> _PROBLEM_
Across the records below, count the lines that contain "elbow" and write down only the count.

> _ENTRIES PROVIDED_
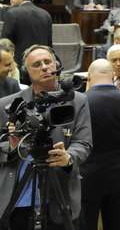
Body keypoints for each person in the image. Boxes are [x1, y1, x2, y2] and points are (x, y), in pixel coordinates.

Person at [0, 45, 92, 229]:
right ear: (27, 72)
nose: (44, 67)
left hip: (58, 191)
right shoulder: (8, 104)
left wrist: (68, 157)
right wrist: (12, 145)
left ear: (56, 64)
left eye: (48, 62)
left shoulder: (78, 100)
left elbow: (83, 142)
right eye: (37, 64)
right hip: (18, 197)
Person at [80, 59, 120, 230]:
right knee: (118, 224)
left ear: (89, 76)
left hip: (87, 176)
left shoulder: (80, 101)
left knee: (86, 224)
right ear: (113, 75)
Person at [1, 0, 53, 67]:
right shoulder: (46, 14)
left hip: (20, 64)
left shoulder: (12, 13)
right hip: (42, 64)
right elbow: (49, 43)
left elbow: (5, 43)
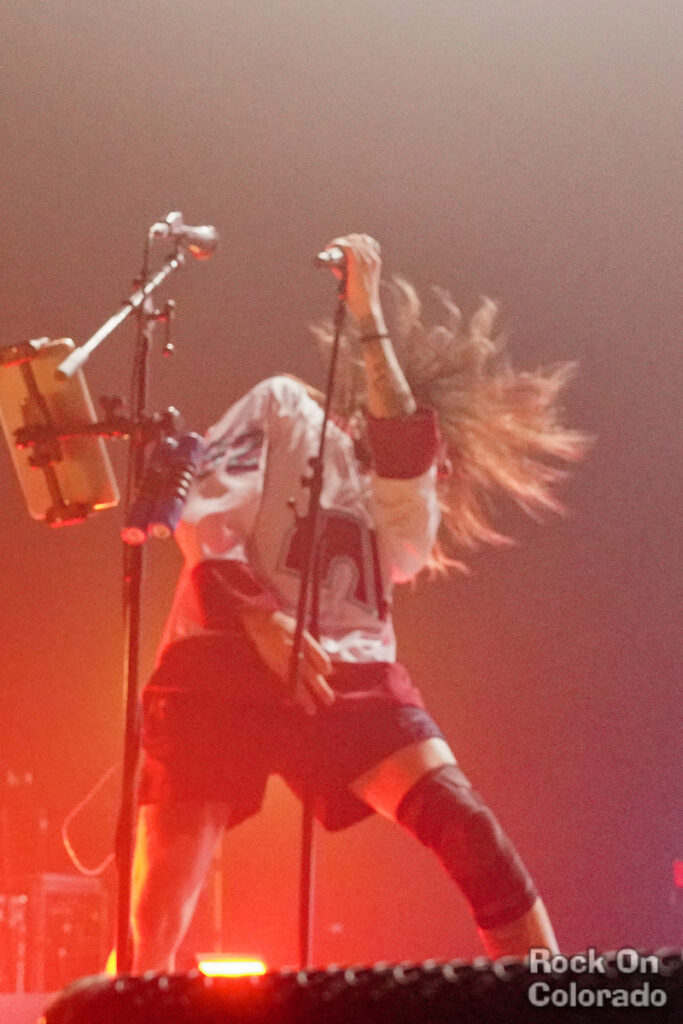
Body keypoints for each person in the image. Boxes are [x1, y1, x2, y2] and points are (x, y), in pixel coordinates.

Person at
...
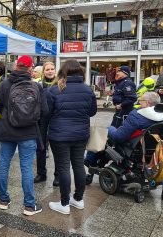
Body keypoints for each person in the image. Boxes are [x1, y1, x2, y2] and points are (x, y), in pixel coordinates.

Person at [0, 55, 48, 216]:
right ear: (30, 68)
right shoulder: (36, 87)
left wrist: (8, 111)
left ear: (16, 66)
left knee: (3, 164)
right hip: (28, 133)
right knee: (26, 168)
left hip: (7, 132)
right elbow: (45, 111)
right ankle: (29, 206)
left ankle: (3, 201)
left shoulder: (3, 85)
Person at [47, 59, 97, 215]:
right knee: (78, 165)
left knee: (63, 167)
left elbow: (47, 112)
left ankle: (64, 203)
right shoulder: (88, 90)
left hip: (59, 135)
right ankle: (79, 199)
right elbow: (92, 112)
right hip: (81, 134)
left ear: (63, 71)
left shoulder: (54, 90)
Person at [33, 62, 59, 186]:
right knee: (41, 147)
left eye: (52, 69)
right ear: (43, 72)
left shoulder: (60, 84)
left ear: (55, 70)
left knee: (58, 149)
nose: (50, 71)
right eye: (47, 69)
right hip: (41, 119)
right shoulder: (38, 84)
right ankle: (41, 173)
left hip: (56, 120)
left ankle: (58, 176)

> _RESULT OF THE TASK_
6